The South Korean tech giants are looking to grow market share across new categories, including flexible displays and wearables.
Two world-renown South Korean tech companies, Samsung and LG, may be innovating in different categories but each has cutting edge technology that promises to wow consumers.
Both want to produce components and products in new markets and rely less on foreign firms to supply them with integral parts.
LG this week unveiled a large flexible display that instantly recalls Steven Spielberg and Tom Cruise’s pre-crime tech thriller “Minority Report,” where police officers used hand motions to move items on the screen.

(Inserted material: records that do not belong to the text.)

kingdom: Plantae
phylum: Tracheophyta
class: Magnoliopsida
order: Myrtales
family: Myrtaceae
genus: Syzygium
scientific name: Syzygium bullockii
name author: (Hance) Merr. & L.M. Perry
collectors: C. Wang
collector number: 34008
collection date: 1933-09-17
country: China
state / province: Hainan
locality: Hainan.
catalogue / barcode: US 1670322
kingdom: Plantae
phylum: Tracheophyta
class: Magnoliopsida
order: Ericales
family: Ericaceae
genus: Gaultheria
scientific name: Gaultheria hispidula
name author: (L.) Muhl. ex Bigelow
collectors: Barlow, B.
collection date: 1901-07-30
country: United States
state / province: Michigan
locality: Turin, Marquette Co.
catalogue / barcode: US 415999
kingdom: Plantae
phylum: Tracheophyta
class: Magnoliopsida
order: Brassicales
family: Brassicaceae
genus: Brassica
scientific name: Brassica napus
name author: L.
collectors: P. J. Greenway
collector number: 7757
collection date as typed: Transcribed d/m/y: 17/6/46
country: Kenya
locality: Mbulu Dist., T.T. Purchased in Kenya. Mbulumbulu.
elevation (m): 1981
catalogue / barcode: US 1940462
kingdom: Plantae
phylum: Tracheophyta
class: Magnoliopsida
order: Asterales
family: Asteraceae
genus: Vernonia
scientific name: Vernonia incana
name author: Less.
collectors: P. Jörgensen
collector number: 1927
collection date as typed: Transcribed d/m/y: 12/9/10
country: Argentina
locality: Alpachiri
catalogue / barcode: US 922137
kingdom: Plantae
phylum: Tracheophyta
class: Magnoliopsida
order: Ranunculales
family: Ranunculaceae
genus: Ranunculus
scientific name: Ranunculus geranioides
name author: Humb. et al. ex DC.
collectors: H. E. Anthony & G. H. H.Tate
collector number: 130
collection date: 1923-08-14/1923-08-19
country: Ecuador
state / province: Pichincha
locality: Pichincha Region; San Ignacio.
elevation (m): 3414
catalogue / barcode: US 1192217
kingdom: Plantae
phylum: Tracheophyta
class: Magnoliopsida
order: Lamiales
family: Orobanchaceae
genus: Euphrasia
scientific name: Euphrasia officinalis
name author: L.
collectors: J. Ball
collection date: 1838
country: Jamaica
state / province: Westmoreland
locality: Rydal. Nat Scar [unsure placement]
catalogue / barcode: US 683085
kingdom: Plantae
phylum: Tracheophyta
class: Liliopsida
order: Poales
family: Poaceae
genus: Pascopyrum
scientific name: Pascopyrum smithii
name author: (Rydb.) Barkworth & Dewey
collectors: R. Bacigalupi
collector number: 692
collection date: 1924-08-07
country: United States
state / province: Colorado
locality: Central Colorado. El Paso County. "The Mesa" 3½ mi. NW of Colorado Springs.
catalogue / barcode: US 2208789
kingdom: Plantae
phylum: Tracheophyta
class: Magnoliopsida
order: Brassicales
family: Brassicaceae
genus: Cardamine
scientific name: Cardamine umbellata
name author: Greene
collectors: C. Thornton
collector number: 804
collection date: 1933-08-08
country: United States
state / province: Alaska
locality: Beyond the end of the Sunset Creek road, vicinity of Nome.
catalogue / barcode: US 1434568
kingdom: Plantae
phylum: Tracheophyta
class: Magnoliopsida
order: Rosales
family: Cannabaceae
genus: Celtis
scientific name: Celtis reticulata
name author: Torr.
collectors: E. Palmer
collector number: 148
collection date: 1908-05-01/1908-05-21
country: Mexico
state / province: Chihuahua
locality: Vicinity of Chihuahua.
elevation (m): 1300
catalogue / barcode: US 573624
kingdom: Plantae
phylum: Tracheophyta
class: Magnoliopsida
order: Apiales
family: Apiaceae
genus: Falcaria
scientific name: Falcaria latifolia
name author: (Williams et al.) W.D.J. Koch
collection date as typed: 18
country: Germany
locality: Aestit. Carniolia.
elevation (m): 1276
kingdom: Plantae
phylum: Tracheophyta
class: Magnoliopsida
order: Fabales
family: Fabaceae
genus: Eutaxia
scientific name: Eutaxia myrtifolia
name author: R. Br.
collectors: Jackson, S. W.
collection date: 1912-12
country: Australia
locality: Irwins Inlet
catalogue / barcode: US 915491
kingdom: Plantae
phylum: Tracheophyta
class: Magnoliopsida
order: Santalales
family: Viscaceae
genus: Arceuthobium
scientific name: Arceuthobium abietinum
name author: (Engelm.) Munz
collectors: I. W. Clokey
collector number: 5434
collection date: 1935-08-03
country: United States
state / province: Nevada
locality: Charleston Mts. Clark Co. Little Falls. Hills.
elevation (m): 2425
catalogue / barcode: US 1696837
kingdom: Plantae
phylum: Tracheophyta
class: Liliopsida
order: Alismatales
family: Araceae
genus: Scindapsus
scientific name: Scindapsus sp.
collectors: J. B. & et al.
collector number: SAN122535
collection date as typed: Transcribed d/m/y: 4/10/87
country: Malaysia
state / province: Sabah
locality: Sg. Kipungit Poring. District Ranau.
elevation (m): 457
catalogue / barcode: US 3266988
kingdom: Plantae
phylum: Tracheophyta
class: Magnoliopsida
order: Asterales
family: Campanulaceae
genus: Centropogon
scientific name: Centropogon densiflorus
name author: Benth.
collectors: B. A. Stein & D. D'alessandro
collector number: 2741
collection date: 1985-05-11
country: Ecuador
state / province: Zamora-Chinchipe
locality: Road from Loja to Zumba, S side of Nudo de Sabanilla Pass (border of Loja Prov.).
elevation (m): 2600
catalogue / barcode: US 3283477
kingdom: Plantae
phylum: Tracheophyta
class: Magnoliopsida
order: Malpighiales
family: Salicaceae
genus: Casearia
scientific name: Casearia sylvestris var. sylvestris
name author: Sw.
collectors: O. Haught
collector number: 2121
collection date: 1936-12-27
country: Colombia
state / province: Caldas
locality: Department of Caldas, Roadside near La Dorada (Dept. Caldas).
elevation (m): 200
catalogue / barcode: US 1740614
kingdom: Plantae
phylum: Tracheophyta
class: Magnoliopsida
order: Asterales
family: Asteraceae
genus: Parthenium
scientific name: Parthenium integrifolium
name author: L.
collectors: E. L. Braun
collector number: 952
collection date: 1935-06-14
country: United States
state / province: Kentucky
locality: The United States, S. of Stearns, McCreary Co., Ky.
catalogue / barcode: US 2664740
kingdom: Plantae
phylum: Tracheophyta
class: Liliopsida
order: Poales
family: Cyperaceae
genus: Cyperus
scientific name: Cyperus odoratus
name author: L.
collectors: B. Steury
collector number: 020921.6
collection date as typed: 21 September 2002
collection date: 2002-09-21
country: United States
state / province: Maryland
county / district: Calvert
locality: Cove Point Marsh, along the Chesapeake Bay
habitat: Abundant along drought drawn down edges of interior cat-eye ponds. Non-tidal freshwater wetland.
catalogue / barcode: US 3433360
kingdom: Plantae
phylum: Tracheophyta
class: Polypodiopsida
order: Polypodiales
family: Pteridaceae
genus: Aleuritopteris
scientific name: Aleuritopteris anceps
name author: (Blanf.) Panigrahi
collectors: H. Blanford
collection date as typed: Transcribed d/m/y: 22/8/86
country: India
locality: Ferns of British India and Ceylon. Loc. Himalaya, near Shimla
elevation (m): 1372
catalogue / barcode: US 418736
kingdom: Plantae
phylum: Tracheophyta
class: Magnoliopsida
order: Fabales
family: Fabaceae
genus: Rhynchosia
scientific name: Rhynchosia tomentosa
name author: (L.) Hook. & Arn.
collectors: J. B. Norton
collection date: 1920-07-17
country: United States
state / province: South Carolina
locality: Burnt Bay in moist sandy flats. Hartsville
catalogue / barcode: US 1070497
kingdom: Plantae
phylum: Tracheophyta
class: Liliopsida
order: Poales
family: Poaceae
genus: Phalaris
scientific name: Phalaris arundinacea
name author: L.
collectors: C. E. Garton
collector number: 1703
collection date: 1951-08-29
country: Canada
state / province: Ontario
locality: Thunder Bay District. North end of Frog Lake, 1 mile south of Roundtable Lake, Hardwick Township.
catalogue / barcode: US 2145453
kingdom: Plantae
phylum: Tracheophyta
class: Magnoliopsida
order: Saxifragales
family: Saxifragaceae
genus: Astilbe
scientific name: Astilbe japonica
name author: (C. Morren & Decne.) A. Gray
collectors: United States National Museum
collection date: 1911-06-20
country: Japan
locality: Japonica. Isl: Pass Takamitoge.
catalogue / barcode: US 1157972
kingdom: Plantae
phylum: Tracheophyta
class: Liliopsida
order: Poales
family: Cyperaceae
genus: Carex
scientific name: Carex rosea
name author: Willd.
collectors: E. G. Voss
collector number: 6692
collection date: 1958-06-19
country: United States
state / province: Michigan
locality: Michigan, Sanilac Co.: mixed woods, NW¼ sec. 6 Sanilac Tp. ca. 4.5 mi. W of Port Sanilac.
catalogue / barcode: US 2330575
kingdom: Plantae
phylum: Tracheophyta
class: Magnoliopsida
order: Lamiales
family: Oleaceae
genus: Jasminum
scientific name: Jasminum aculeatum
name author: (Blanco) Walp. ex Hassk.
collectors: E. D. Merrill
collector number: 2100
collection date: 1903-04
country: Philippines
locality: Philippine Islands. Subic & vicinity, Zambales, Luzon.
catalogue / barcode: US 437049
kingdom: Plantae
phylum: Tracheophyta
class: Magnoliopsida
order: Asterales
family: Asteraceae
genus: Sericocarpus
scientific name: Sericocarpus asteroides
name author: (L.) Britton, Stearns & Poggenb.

LG Display has produced the world’s largest OLED-based flexible display, measuring 18 inches across and featuring 1,200 by 810 pixel HD resolution. The display can be folded and rolled up like a poster into a 30-centimeter circle and still show video without a hitch thanks to its 30 radian.
LG has made it a mission to develop a 60-inch display by 2017, an LG Display official told Korea JoongAng Daily.
Samsung, for its part, which has enjoyed wide success with its Android-based Galaxy line of tablets and smartphones, is now setting its sights on producing proprietary microprocessors that would retire Qualcomm’s Snapdragon chips, which are currently powering the hot-selling Galaxy S5 and Note 3.
The Note 4 is likely to come from the factory with Samsung’s Exynos chips later this fall, a industry source told the Korean newspaper.
Samsung is also counting on OLED (AMOLED) technology in its Galaxy Tab S, released this week in Korea and 19 other countries, to make the device more appealing because it has better resolution and consumes less energy.